In our case, we have a situation where the production environment is run in containers powered by AWS (not managed by me, so I'm not 100% sure what's happening behind the scenes). Our assets are powered by S3, but the environment requires us to leave the "Access Key ID" and "Secret Access Key" fields blank in production to take advantage of functionality allowing role assumption.

This led to a fun problem. In order for the rule assumption to work, the field has to be blank. Putting in an environment variable isn't enough. Craft will store that environment variable as a string (to be evaluated later) which means the plugin won't try to assume roles.

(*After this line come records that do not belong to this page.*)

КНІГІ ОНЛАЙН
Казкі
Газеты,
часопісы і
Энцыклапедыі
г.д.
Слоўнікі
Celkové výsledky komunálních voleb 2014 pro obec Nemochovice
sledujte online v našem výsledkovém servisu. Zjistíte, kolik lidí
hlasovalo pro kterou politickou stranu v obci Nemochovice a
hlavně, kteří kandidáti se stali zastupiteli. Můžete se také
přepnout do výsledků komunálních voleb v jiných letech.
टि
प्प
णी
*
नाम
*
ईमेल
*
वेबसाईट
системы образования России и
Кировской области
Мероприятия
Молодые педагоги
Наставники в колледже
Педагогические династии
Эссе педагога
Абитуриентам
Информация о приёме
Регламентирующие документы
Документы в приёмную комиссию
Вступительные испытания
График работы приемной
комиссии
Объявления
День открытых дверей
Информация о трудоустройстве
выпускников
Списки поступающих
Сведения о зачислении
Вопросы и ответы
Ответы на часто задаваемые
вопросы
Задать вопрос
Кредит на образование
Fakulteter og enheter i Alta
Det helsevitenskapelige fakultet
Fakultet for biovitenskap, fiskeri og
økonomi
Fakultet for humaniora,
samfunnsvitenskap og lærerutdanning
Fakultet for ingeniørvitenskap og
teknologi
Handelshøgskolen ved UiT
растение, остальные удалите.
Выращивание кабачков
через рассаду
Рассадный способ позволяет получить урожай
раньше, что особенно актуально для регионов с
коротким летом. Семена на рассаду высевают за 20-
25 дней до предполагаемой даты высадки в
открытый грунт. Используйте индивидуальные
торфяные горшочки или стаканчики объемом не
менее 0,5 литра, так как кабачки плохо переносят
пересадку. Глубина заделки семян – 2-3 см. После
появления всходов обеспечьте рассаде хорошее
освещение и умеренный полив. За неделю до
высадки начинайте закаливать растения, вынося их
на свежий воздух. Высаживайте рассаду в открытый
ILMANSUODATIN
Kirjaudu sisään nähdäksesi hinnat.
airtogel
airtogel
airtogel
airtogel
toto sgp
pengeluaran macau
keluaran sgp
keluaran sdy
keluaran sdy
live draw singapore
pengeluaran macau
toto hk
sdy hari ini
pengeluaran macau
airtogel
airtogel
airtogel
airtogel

This problem left me stumped for awhile. I posted in the Craft Discord, and on the plugin repo but basically resigned myself to having one environment broken.

Until Brad saved me.

He suggested a multi-environment config. I suspected this would work, but unfortunately they were deprecated. Thankfully, the people at Craft are good people and put a knowledge base article link into the deprecation exception.

With that article, I was able to solve my issue. Below is the final code I put into a custom module's init method.

if (in_array(Craft::$app->env, ['dev', 'odc-stage'])) {
    Craft::$container->set(Volume::class, function($container, $params, $config) {
        if (empty($config['id'])) {
            return new Volume($config);
        }

        return new Volume(array_merge($config, [
            'keyId' => '$S3_ACCESS_KEY_ID',
            'secret' => '$S3_SECRET_ACCESS_KEY'
        ]));
    });
}

With this in place, when Craft is running in the dev or odc-stage environment, our S3 bucket will be used and in production the fields will be blank, the role assumed, and everyone happy.